What can I say, this is a great little pan. It is lightweight, has a handle that stays cool, a white bottom so you can easily see your food (why has no one else thought of this?), and is super SUPER non-stick. I love it. And I know you would too. Want one? Just tell me about your favorite pan in your kitchen and what you like to make with it. I will randomly choose a winner on Tuesday, March 13th. This contest closes at noon (PDT) on that day. UPDATE: This contest is now closed. A winner has been chosen.
One Year Ago: Sweet Potato Tian
Two Years Ago: Tofu Cauliflower Kahri
Three Years Ago: Goat Cheese Ravioli with Roasted Red Pepper Sauce
Tartine with Labneh, Slow Roasted Tomatoes, and Cilantro
Inspired by Dianna Henry’s Plenty
The labneh needs to sit overnight in the refrigerator overnight, so plan accordingly. If you are going to go through the trouble of slow roasting tomatoes, you might as well do a larger batch. Lay the leftovers in layers drizzled with olive oil in the refrigerator.
1½ cups 2% Greek yogurt
1 garlic clove, put through a press or very finely minced
Kosher or sea salt
8 plum tomatoes, cut in half and seeded
Freshly ground black pepper
¼ cup cilantro leaves, chopped
4 thick slices sourdough bread
Place the yogurt, garlic, and a pinch of salt into a bowl and stir well. Line a sieve with cheese cloth and scrape the yogurt mixture into the sieve. Place a bowl under the sieve and put the whole thing in the refrigerator overnight.
Preheat the oven to 300ºF. Place the tomato halves on a baking sheet and drizzle with olive oil. Sprinkle with a pinch of salt and a few grinds of pepper and roast until very soft and kind of shriveled, turning half way through the baking process, about 1 hour. Set aside.

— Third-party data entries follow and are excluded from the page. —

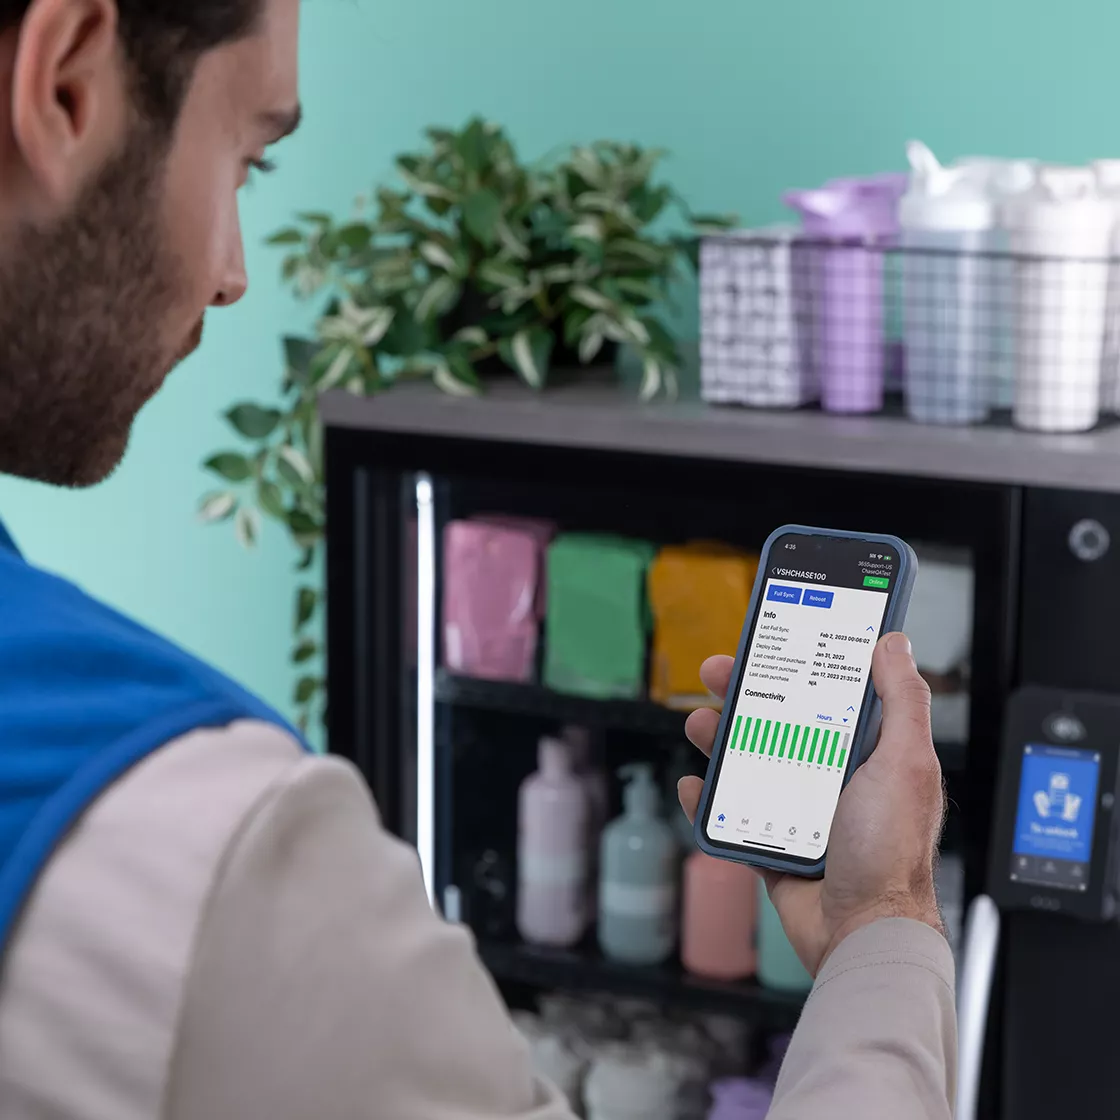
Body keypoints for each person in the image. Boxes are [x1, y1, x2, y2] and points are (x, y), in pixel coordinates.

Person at [0, 1, 955, 1117]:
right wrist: (885, 924)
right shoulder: (212, 857)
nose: (231, 275)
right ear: (63, 83)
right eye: (248, 160)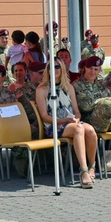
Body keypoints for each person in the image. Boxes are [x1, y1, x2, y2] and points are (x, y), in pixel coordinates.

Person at [35, 59, 99, 188]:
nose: (55, 69)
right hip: (53, 125)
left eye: (58, 67)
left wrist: (76, 118)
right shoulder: (42, 89)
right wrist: (65, 121)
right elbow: (44, 116)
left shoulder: (69, 87)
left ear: (63, 69)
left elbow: (76, 111)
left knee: (90, 130)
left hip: (71, 122)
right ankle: (83, 171)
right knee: (78, 129)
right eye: (51, 67)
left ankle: (92, 166)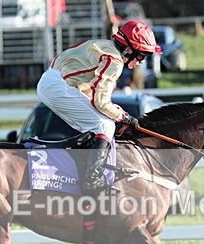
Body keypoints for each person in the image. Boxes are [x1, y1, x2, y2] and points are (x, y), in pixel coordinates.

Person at [36, 20, 161, 192]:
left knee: (99, 125)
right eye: (141, 56)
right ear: (129, 50)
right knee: (105, 124)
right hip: (56, 86)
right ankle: (91, 181)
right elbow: (101, 102)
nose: (140, 62)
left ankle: (85, 170)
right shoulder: (114, 61)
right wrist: (124, 117)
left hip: (53, 81)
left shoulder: (106, 46)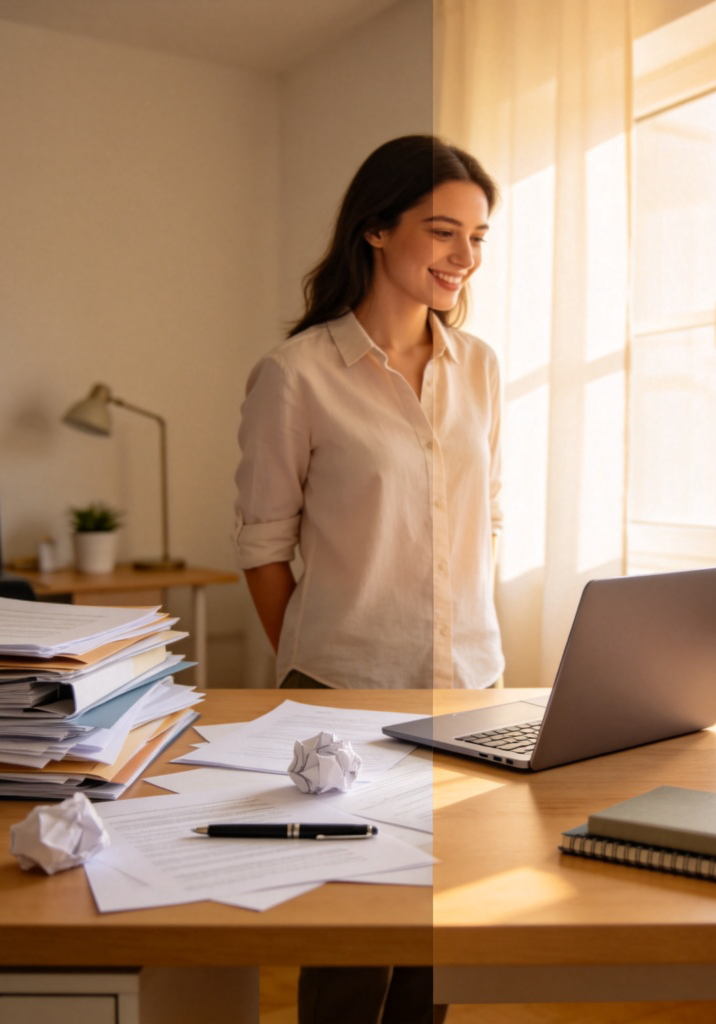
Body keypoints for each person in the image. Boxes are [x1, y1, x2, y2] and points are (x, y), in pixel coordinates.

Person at [233, 135, 504, 1023]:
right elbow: (264, 548)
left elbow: (485, 519)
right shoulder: (297, 373)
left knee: (437, 945)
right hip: (343, 693)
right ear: (378, 231)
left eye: (478, 236)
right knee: (352, 951)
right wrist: (319, 675)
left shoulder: (483, 370)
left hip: (467, 691)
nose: (463, 257)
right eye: (442, 231)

While the tomatoes are roasting, place the bread on another baking sheet. Drizzle with olive oil and bake until just a tiny bit crispy on top, but still soft, about 10 minutes. Set aside.

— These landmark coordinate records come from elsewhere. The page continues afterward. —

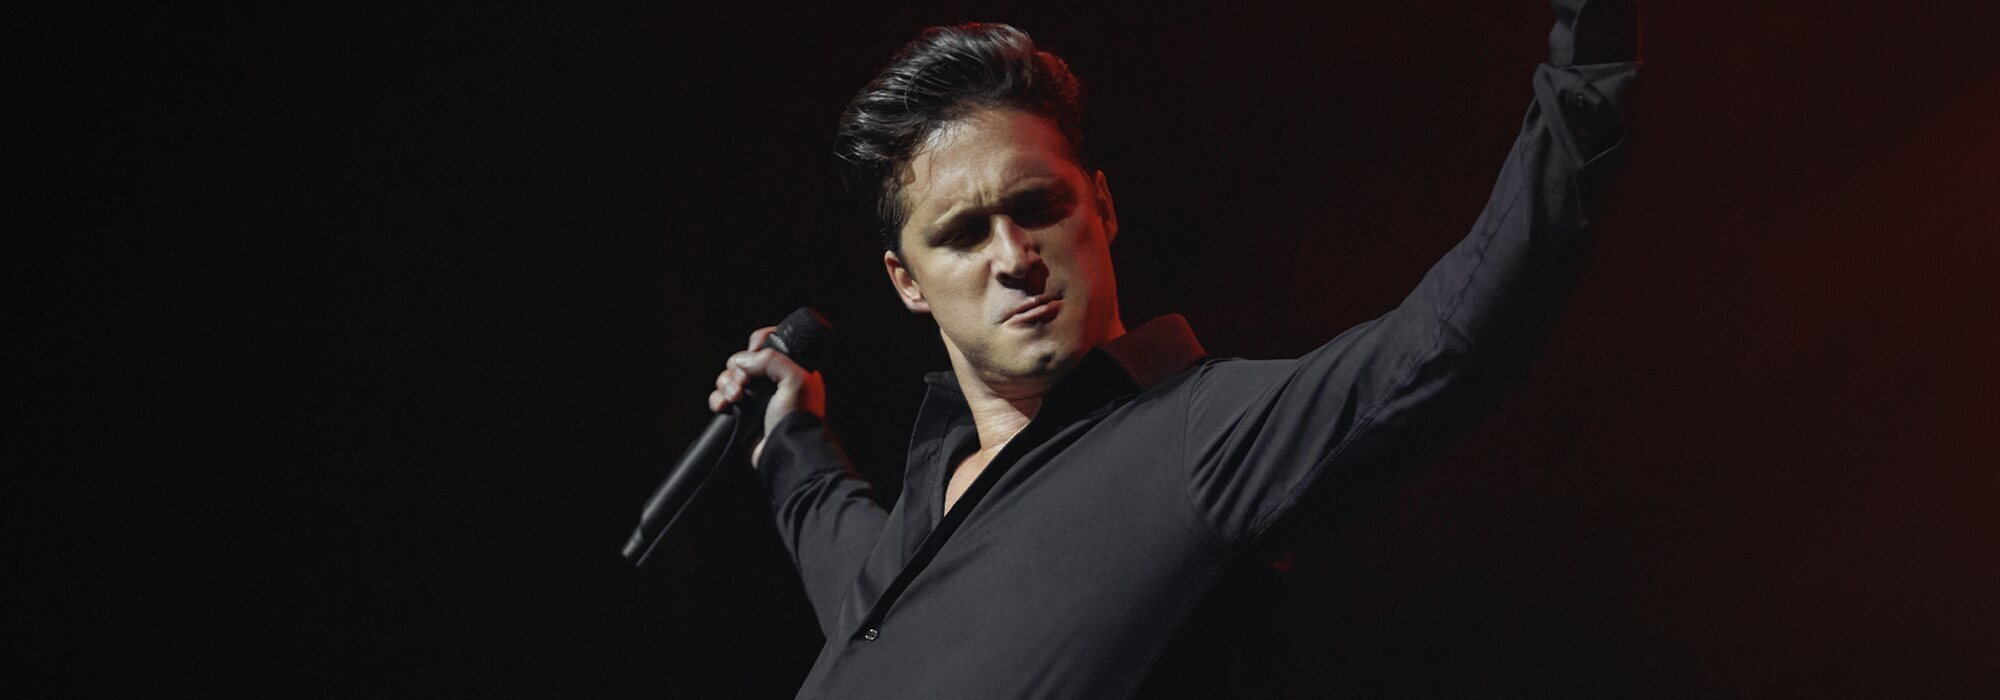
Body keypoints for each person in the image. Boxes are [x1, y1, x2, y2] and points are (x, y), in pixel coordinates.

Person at [705, 2, 1639, 696]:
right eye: (962, 234)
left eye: (1039, 207)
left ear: (1102, 207)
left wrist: (1590, 64)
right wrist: (789, 432)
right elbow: (836, 539)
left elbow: (1451, 340)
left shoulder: (1197, 437)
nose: (1015, 257)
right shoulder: (910, 540)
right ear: (907, 281)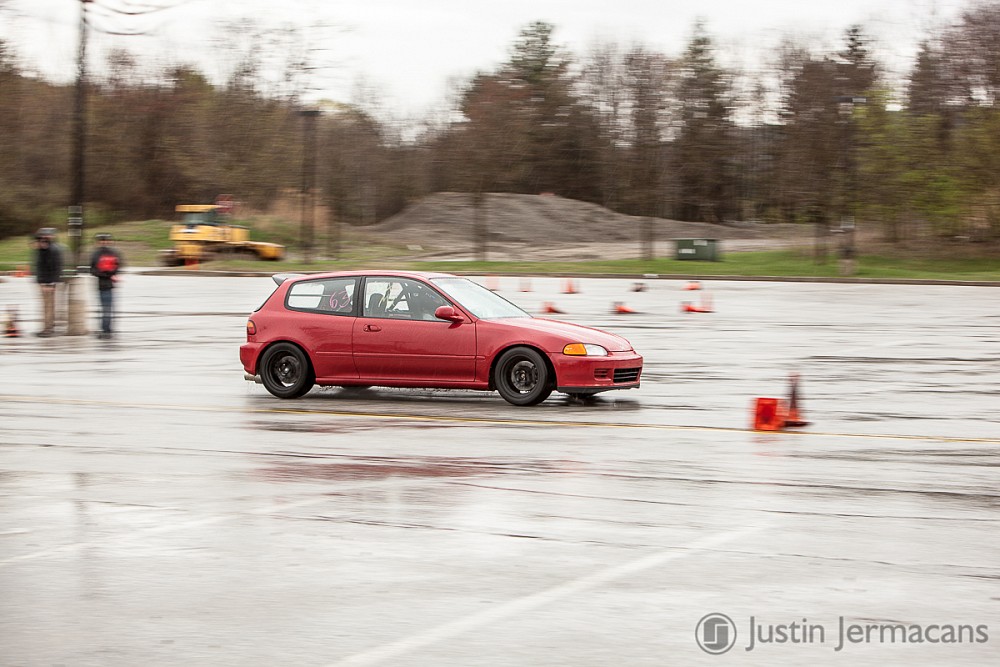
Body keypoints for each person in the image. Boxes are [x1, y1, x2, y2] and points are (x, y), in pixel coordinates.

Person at [89, 233, 124, 339]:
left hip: (106, 284)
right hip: (103, 283)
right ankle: (106, 329)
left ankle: (106, 329)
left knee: (106, 307)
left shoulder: (102, 253)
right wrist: (108, 274)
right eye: (102, 241)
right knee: (106, 307)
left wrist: (106, 273)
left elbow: (117, 266)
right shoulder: (104, 253)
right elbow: (93, 269)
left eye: (105, 241)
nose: (104, 243)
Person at [32, 227, 63, 337]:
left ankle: (48, 329)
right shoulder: (44, 250)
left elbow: (53, 267)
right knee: (47, 306)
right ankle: (48, 327)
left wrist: (49, 283)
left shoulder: (50, 250)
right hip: (45, 282)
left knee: (48, 306)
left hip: (48, 283)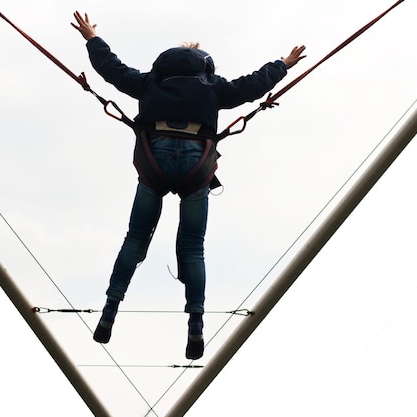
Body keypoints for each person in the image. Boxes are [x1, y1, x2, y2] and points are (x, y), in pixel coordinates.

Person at [71, 11, 305, 360]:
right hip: (196, 165)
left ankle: (110, 310)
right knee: (194, 247)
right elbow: (252, 85)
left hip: (155, 161)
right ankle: (196, 323)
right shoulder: (214, 88)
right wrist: (283, 64)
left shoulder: (150, 83)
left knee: (136, 238)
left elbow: (113, 70)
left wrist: (92, 38)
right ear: (204, 66)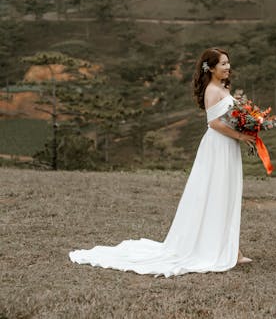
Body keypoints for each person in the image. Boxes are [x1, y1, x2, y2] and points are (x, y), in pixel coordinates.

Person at [69, 47, 256, 277]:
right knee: (216, 196)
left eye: (228, 63)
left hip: (228, 147)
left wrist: (248, 121)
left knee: (226, 196)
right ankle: (226, 250)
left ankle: (231, 249)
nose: (228, 67)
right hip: (218, 146)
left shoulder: (223, 88)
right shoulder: (211, 91)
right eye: (223, 64)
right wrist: (241, 135)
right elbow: (214, 123)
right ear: (212, 67)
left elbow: (230, 115)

Smear a bit of the labneh on each slice of bread (you might have have some left over). Lay down two tomato halves and scatter cilantro leaves over the top. Season with salt and pepper to taste.
Tartine with Shallot Frittata and Cilantro Pesto
Dana Treat Original
1½ cup cilantro leaves
¼ cup coarsely chopped walnuts
Kosher or sea salt
1/3 cup olive oil
1 large shallot, finely diced
3 large eggs, beaten
4 thick slices sourdough bread
Harissa, or other hot sauce
Preheat oven to 325ºF. Place the cilantro and walnuts in a food processor. Sprinkle with a pinch of salt. Process until a coarse paste forms. Pour in the olive oil and pulse until you have a relative smooth pesto. Set aside.

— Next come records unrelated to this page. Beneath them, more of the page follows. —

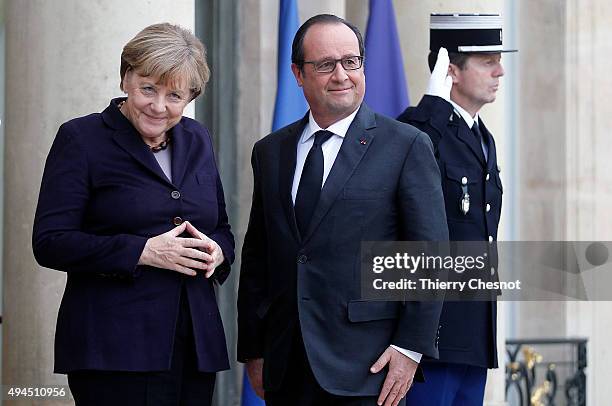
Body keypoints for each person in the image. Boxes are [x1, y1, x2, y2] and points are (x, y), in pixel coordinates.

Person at [237, 14, 448, 406]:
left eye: (351, 62)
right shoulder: (270, 152)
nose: (341, 75)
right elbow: (258, 258)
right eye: (325, 65)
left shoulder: (405, 146)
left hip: (369, 370)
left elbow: (429, 255)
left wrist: (409, 349)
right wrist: (253, 349)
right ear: (298, 74)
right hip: (286, 367)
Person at [32, 23, 234, 406]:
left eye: (174, 95)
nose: (159, 106)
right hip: (113, 350)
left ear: (191, 97)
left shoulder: (199, 139)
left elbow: (221, 228)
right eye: (148, 89)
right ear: (126, 76)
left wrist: (219, 252)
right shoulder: (81, 139)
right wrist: (142, 252)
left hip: (194, 348)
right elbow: (50, 242)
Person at [397, 13, 516, 406]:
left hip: (473, 334)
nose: (499, 71)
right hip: (433, 337)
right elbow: (401, 153)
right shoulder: (424, 130)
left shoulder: (483, 138)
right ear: (452, 70)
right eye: (486, 61)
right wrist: (432, 104)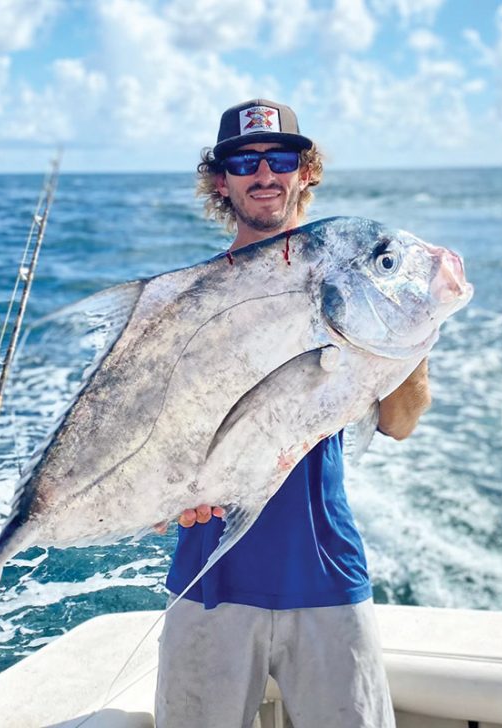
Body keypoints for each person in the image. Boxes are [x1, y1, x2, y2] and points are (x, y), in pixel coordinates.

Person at [154, 99, 431, 728]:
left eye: (280, 158)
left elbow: (400, 423)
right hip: (208, 576)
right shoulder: (190, 301)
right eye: (243, 161)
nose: (264, 174)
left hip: (327, 573)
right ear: (219, 180)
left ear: (304, 171)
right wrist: (166, 493)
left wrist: (409, 338)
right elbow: (160, 433)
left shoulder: (349, 285)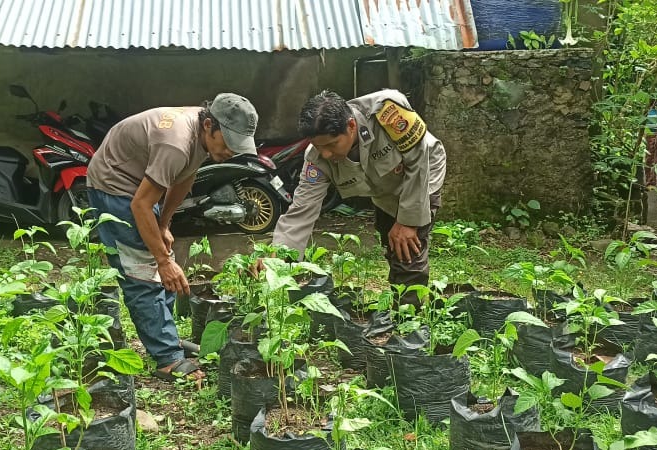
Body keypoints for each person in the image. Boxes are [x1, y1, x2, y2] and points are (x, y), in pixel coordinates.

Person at [86, 94, 259, 383]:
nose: (231, 151)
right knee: (143, 271)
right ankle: (166, 358)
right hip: (115, 187)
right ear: (208, 125)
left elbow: (183, 178)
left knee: (161, 262)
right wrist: (163, 261)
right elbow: (140, 205)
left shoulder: (200, 139)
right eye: (227, 141)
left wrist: (164, 223)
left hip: (139, 186)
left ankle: (166, 339)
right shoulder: (176, 142)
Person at [270, 89, 445, 293]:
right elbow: (302, 210)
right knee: (392, 242)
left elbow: (418, 159)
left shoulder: (388, 111)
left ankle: (408, 321)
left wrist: (407, 222)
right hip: (384, 190)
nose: (325, 153)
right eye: (318, 146)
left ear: (351, 126)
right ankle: (399, 297)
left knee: (407, 250)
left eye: (332, 144)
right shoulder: (317, 158)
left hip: (423, 174)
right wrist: (277, 258)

Place the bread on a baking sheet. Drizzle with a bit of olive oil and bake until just a tiny bit crispy on top, but still soft, about 10 minutes. Set aside.
Place a non-stick pan over medium-low heat. Drizzle in a bit of olive oil and then add the shallots and a pinch of salt. Sauté until very soft and starting to brown, about 4 minutes. Pour in the eggs and swirl the pan around so that egg covers the surface of the pan. Keep lifting the edges of the eggs up so the uncooked top layer can get a chance at the heat. If you are very dextrous, you can flip the whole frittata over. If not, just make sure the top of the frittata is cooked, then remove from the heat.
Slice the frittata into quarters. Lay a quarter on each slice of bread and spoon a bit of the cilantro pesto over top. Add just about a teaspoon of chile sauce to each tartine.